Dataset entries
^^^^

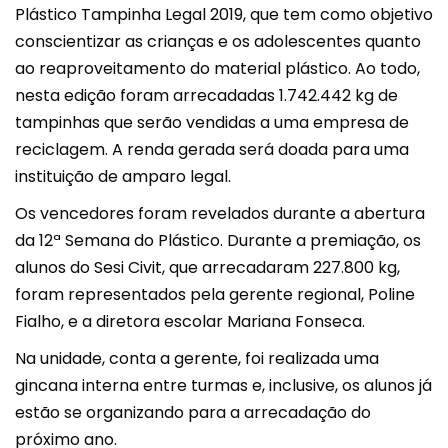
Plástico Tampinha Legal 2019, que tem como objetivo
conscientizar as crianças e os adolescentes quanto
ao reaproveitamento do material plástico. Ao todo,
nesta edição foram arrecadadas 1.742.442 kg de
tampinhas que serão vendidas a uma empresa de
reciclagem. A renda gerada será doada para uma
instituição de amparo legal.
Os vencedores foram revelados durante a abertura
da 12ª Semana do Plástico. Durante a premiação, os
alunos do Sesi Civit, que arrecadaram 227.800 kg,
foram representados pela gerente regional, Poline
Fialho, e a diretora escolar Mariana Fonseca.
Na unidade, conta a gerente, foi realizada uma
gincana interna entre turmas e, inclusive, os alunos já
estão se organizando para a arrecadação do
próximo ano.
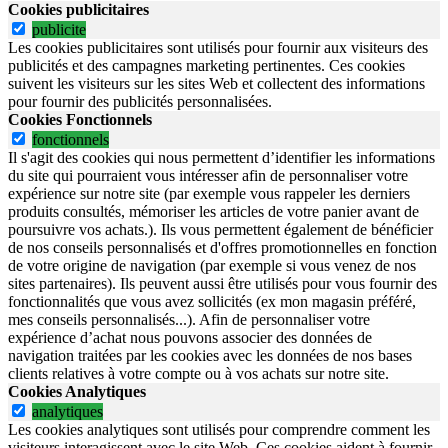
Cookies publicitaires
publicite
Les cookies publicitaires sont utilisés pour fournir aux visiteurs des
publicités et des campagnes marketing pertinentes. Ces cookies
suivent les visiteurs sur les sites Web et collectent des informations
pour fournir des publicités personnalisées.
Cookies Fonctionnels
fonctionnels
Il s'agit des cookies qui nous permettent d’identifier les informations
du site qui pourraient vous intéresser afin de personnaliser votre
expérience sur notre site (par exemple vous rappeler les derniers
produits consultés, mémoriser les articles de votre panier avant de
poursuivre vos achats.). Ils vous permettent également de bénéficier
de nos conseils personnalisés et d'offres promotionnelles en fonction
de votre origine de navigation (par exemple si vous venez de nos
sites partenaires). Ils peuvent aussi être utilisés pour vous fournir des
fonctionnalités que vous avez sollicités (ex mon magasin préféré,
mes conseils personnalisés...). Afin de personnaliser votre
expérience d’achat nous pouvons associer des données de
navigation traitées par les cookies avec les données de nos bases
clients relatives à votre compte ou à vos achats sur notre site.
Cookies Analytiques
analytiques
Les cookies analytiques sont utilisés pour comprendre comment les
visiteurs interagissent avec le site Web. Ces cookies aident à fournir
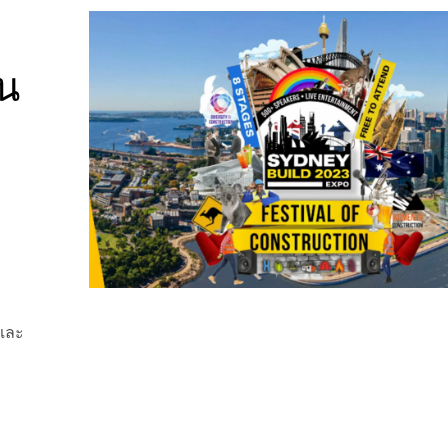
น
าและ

^^^^

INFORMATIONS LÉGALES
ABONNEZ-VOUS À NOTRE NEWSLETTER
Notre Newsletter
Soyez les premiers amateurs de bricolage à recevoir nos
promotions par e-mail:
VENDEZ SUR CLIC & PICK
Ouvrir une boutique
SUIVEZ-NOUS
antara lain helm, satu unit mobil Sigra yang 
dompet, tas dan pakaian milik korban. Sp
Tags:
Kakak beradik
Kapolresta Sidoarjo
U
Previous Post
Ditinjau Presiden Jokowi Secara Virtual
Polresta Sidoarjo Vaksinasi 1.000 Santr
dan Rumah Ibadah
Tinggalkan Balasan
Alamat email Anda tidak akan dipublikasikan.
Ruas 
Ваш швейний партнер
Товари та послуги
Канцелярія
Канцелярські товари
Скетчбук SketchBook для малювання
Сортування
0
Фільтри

^^^^

* _THE PROBLEM_:
Output exactly, and only, the lines of the entries above from the one with "estão se organizando para a arrecadação do" up to and including the one with "navigation traitées par"; pictures are to be left out.

* _TASK RESPONSE_:
estão se organizando para a arrecadação do
próximo ano.
Cookies publicitaires
publicite
Les cookies publicitaires sont utilisés pour fournir aux visiteurs des
publicités et des campagnes marketing pertinentes. Ces cookies
suivent les visiteurs sur les sites Web et collectent des informations
pour fournir des publicités personnalisées.
Cookies Fonctionnels
fonctionnels
Il s'agit des cookies qui nous permettent d’identifier les informations
du site qui pourraient vous intéresser afin de personnaliser votre
expérience sur notre site (par exemple vous rappeler les derniers
produits consultés, mémoriser les articles de votre panier avant de
poursuivre vos achats.). Ils vous permettent également de bénéficier
de nos conseils personnalisés et d'offres promotionnelles en fonction
de votre origine de navigation (par exemple si vous venez de nos
sites partenaires). Ils peuvent aussi être utilisés pour vous fournir des
fonctionnalités que vous avez sollicités (ex mon magasin préféré,
mes conseils personnalisés...). Afin de personnaliser votre
expérience d’achat nous pouvons associer des données de
navigation traitées par les cookies avec les données de nos bases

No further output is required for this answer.